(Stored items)
=== Begin Enclosure ===
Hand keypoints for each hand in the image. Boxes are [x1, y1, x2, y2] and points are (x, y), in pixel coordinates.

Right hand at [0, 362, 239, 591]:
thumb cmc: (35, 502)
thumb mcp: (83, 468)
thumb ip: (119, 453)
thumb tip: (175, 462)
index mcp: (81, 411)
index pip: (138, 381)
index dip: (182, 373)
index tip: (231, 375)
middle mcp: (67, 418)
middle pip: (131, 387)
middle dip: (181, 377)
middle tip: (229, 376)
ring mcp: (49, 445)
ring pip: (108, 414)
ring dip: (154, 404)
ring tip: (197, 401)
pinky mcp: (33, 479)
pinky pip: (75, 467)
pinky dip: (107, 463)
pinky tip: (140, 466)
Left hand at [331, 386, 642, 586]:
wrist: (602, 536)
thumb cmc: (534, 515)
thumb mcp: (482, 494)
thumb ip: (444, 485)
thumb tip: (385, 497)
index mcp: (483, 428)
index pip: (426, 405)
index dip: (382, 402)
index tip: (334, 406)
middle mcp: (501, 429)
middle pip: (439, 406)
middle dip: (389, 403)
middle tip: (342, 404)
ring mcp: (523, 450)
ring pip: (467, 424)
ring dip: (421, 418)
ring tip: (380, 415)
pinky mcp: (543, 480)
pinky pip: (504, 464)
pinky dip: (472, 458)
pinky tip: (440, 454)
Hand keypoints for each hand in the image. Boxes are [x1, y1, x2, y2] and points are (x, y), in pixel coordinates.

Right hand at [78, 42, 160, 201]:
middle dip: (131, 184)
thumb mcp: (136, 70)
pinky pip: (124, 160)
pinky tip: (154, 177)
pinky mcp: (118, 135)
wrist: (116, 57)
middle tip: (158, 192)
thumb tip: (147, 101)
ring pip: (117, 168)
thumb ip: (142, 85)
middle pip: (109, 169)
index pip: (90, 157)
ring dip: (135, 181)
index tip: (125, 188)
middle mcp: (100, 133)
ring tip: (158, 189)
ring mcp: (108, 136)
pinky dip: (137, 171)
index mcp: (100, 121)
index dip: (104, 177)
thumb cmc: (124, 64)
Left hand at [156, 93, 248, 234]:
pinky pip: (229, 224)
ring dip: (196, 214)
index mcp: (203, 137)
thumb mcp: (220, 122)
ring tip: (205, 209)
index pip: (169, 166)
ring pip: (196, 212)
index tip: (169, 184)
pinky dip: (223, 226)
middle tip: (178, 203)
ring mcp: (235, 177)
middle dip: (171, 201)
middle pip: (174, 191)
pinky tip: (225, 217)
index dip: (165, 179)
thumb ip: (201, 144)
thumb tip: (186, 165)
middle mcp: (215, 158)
=== End Enclosure ===
=== Begin Enclosure ===
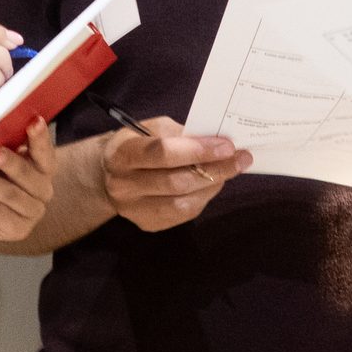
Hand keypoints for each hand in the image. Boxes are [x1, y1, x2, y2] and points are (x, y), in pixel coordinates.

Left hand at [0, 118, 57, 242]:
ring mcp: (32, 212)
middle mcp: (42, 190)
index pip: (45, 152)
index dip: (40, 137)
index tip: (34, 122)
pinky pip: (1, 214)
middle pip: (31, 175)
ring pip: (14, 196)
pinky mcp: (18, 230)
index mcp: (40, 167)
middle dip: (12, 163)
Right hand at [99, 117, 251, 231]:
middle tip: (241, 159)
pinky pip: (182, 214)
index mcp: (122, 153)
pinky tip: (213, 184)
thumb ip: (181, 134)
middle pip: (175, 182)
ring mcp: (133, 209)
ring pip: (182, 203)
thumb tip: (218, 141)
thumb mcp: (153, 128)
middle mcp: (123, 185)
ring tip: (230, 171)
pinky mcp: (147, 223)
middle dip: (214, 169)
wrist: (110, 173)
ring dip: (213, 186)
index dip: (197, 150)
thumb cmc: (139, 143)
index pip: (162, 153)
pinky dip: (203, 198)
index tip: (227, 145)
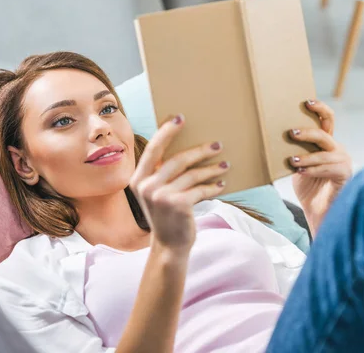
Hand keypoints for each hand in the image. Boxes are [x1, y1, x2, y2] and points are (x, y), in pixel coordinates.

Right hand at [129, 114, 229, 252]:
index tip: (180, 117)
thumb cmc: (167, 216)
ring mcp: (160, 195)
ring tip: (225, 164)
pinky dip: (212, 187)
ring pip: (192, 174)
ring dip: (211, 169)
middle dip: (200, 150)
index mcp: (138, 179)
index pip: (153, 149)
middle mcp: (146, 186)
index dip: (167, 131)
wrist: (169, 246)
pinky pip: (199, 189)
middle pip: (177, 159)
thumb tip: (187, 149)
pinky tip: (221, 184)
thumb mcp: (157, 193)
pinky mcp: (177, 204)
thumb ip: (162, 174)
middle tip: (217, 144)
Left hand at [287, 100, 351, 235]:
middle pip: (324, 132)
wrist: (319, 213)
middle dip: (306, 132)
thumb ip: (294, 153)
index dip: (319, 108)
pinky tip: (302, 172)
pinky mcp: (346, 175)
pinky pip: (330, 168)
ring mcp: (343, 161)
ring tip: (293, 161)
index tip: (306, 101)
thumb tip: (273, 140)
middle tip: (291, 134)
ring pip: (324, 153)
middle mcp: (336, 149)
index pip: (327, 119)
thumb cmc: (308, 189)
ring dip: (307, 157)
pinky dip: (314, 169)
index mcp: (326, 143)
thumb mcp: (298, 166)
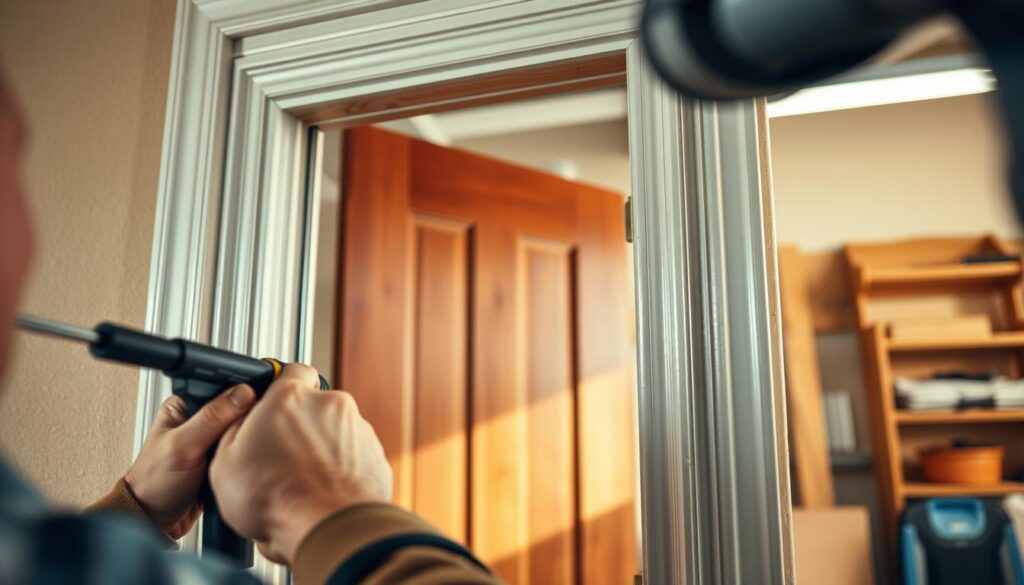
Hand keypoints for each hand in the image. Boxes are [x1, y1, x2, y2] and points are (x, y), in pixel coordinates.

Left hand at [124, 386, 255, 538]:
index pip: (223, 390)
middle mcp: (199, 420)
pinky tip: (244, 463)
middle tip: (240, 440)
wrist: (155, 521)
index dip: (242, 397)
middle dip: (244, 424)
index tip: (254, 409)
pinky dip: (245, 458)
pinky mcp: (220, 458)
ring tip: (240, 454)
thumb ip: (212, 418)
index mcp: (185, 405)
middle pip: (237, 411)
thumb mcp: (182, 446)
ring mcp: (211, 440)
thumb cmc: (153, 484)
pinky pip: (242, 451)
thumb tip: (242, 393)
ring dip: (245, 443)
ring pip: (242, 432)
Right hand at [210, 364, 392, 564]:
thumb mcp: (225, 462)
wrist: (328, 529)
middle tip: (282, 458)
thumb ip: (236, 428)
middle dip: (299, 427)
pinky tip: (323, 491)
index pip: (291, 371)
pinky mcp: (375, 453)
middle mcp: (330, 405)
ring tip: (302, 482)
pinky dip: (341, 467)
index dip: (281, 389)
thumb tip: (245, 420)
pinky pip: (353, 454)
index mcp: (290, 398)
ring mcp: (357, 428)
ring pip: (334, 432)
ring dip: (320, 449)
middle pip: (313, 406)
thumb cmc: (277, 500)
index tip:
=== End Enclosure ===
→ WHAT THE TASK REQUIRES: Copy word for word the stretch of entries above from the line that has "middle mcp: (501, 429)" through the line that has "middle mcp: (215, 158)", both ends included, and nothing outside it.

→ TASK ANSWER:
middle mcp: (501, 429)
middle pip: (439, 406)
middle dip: (389, 403)
middle tip: (342, 404)
ring mcp: (523, 450)
ring pip: (467, 424)
ring dip: (421, 418)
ring tip: (380, 415)
pinky mcp: (543, 480)
pinky pip: (504, 464)
pinky dip: (472, 458)
pinky tip: (440, 454)
Hand keypoints for each hand in the image. Boxes are [x1, y1, x2, y2] and points are (x, y), in pixel coordinates.

Right hand at [78, 42, 160, 201]:
middle dip: (131, 184)
thumb mcp: (136, 70)
pinky pip: (124, 160)
pinky tip: (154, 177)
pinky mcp: (118, 135)
wrist: (116, 57)
middle tip: (158, 192)
thumb tip: (147, 101)
ring pip: (117, 168)
thumb ip: (142, 85)
middle pip: (109, 169)
index pip: (90, 157)
ring dip: (135, 181)
index tip: (125, 188)
middle mcp: (100, 133)
ring tip: (158, 189)
ring mcp: (108, 136)
pinky dip: (137, 171)
index mcp: (100, 121)
index dip: (104, 177)
thumb cmc: (124, 64)
Left hand at [156, 93, 248, 234]:
pinky pip: (229, 224)
ring dip: (196, 214)
index mcp: (203, 137)
thumb mcp: (220, 122)
ring tip: (205, 209)
index pip: (169, 166)
ring pip: (196, 212)
index tip: (169, 184)
pinky dip: (223, 226)
middle tip: (178, 203)
ring mcp: (235, 177)
middle dip: (171, 201)
middle pip: (174, 191)
pinky tip: (225, 217)
index dip: (165, 179)
thumb ip: (201, 144)
thumb tip: (186, 165)
middle mcp: (215, 158)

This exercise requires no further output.